Pop Smoke released his second posthumous album Faith last Friday, July 16. It was released through his manager Steven Victor’s company Victor Victor Worldwide and Republic Records just four days before what would have been the rapper’s 22nd birthday. Fans didn’t have many great things to say about the project and expressed most of their concerns online.
The 19-track album is stacked with a number of features from Kanye West, Pusha T, Rick Ross, The-Dream, 21 Savage, and Dua Lipa. Though the album is said to appear at #1 on the US albums chart list with a projected 120k units in its first week, some fans believe this project was the label’s and not Pop Smoke’s.
Many of Pop Smoke’s closest friends had no idea the album was being released, and made claims that this was not what the rapper would have wanted. Faith includes roughly 20% of Pop Smoke’s leftover, unused vocals while the other 80% are stacked with features from artists that Pop Smoke himself might not have had any interest in working with.
From Pop Smoke himself:
The Dua Lipa song entitled “Demeanor” seemed like the most random feature of all. It is doing well on the charts, because Dua Lipa is a mega pop star, but the song left Pop Smoke fans utterly confused.

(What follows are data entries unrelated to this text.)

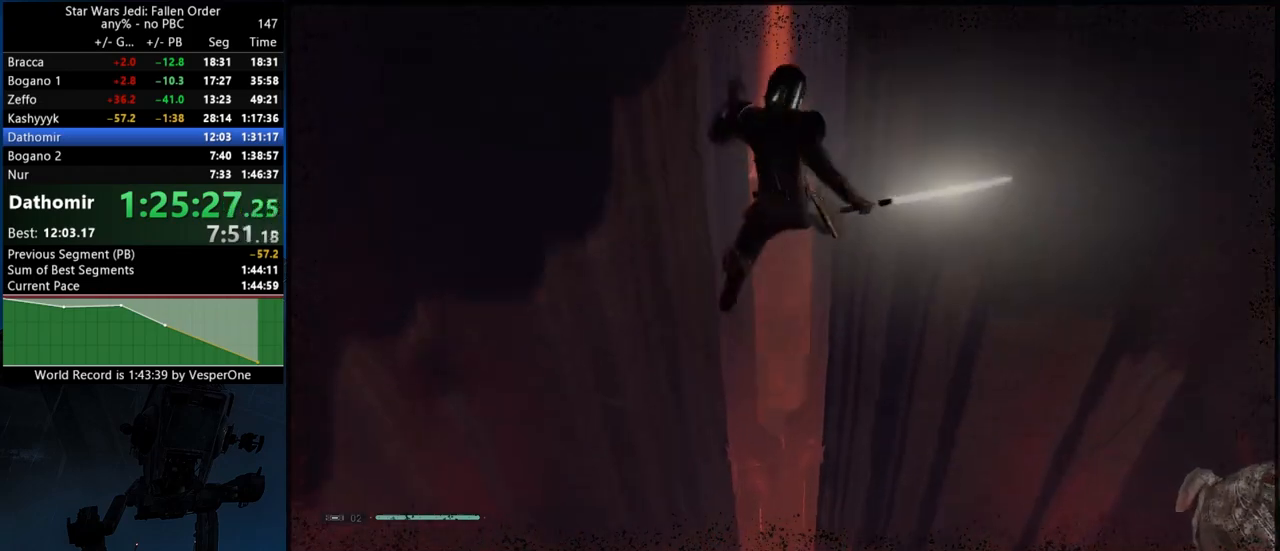
{"buttons": [], "left_stick": "up", "right_stick": "center", "button_events": []}
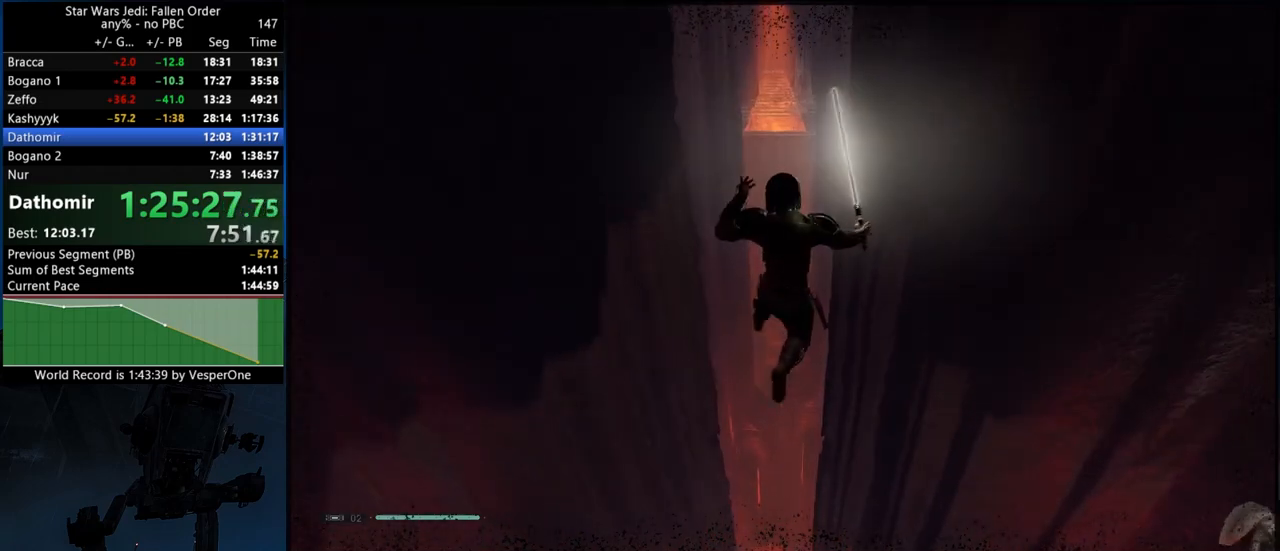
{"buttons": [], "left_stick": "up", "right_stick": "down", "button_events": [[117, "A", "down"], [117, "X", "down"], [233, "X", "up"], [267, "A", "up"]]}
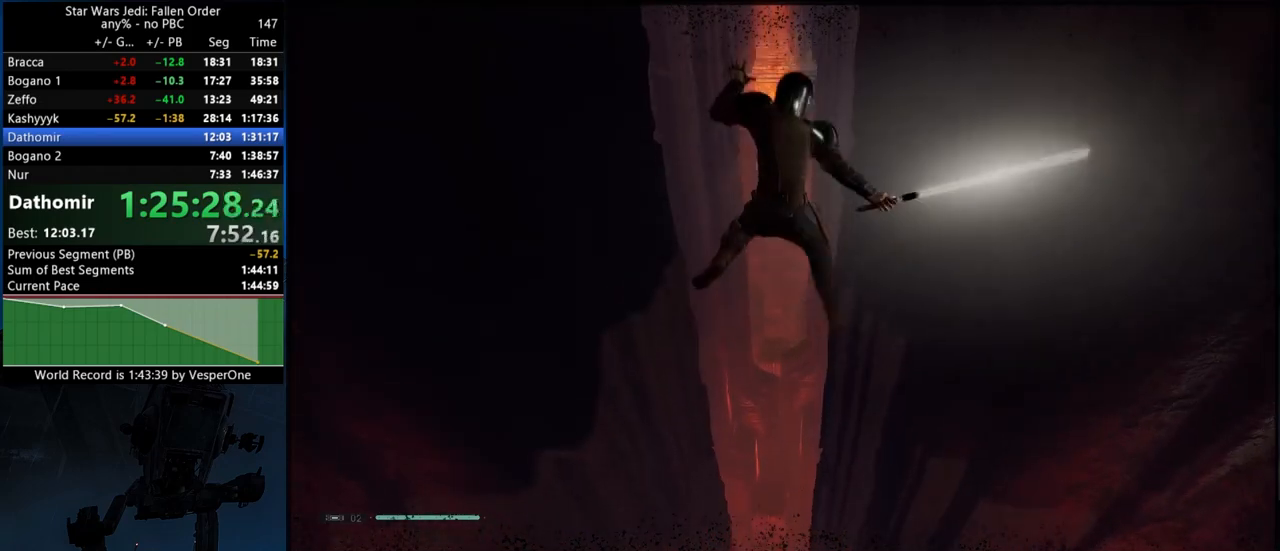
{"buttons": ["A", "X"], "left_stick": "up", "right_stick": "center", "button_events": [[450, "A", "down"], [500, "X", "down"]]}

The overwhelmingly disappointing conclusion about Pop Smoke’s second posthumous release is that absolutely no one, including Pop Smoke’s closest family and friends, asked for this. His first posthumous album, which he had more involvement in before his abrupt passing, was what he would have wanted to leave behind.
Fans are calling for the label and his management team to allow Pop Smoke to rest in peace.
Maybe the world could have done without his latest album all together, but some fans enjoyed a few of the songs like “Woo Baby” featuring Chris Brown. It is currently the most streamed song on YouTube from the album.
All in all, according to Pop Smoke’s fans and music lovers around the globe, it was simply unnecessary.